In the 17th century, global commerce fueled the economy of the Netherlands and sparked an artistic boom. Dutch merchants sailed from Amsterdam and other ports across seas and oceans, joining trade networks that stretched from Asia to the Americas and Africa. This unprecedented movement of goods, ideas and people, both free and enslaved, gave rise to what some have called the first age of globalization. Prosperous citizens commissioned and collected art in great volume and the artistic high points of this period continue to be deeply admired today.
Opening in the fall of 2021, a suite of seven renovated galleries at the MFA will employ up-to-date research to explore the nexus between art, commerce and science in the Dutch Republic and Flanders.
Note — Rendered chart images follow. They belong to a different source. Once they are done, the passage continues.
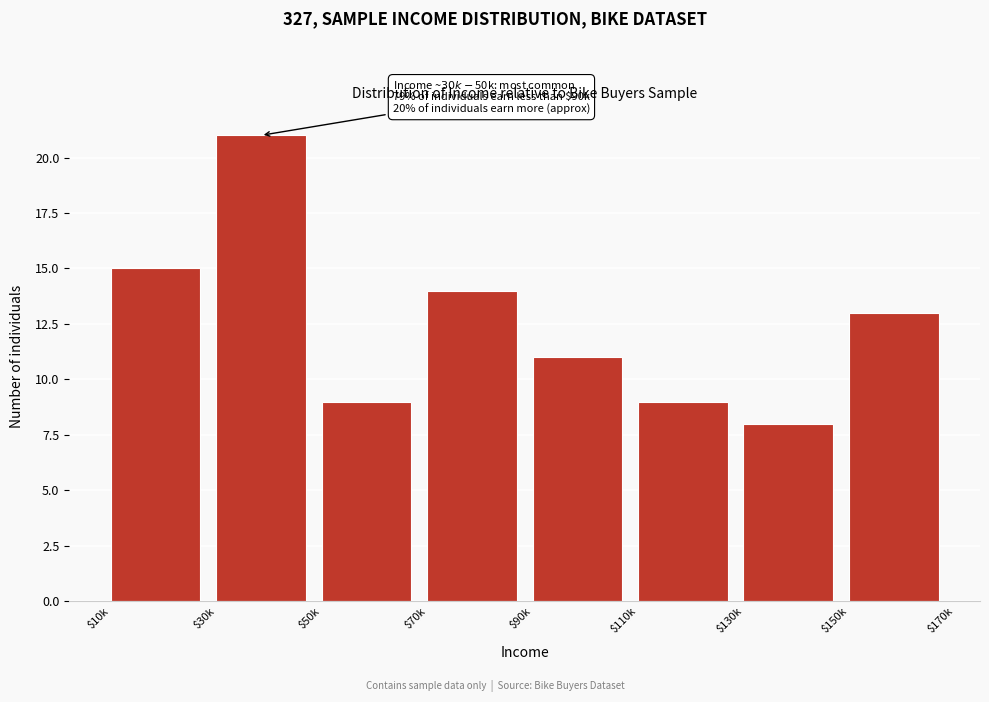

Reading left to right, what are all the values shown in this chart?

15	21	9	14	11	9	8	13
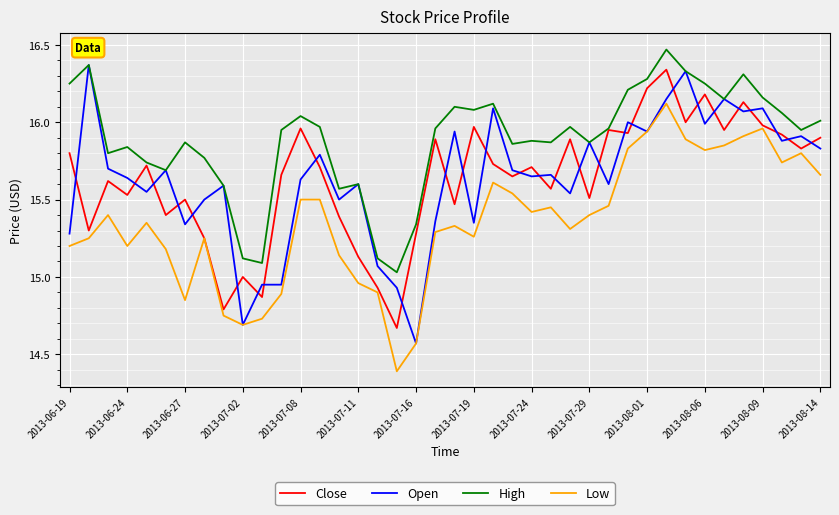

Which series has the largest total across all categories?

High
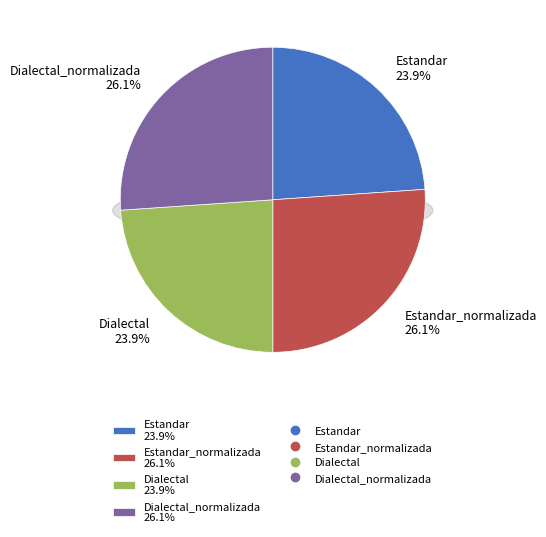

How many slices are in this pie chart?

4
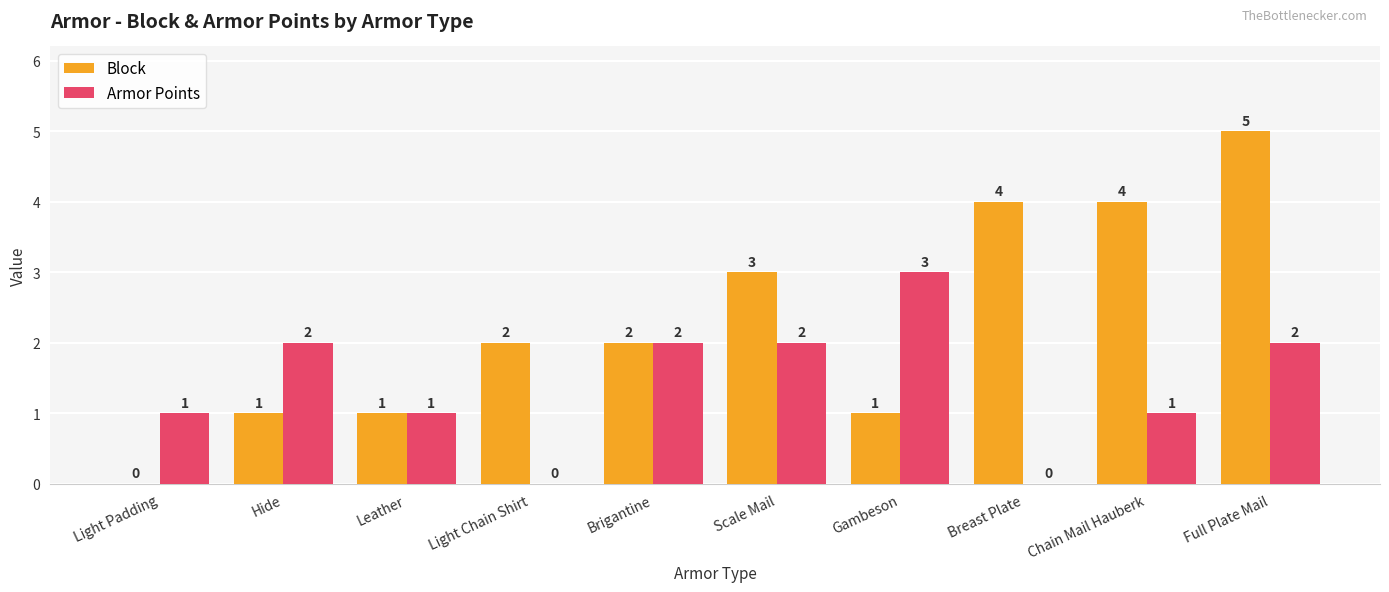

Reading left to right, what are all the values shown in this chart?

Block: 0	1	1	2	2	3	1	4	4	5
Armor Points: 1	2	1	0	2	2	3	0	1	2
Nearly 100 paintings by the greatest masters—including Rembrandt van Rijn, Peter Paul Rubens, Gerrit Dou, Frans Hals and Anthony van Dyck—plus works on paper and decorative arts such as silver and Delft ceramics represent this rich visual culture. Organized thematically, the installation will examine a variety of subjects: women artists and patrons; the growth of a modern art market; and the unexpected connection between still life paintings, the sugar trade and slavery. Among the many highlights are Rembrandt’s moving Portrait of Aeltje Uylenburgh, a Dutch doll’s house filled with nearly 200 miniature furnishings, and an early self-portrait by Van Dyck posing as Icarus, painted when the artist was just 19 years old.
The opening of the new galleries will celebrate the launch of the Center for Netherlandish Art (CNA), an innovative center for scholarship housed at the MFA and the first resource of its kind in the U.S. The CNA was established with initial endowment funds from Rose-Marie and Eijk van Otterloo and Susan and Matthew Weatherbie, given as part of a landmark 2017 gift that also included many of the paintings on view in the installation.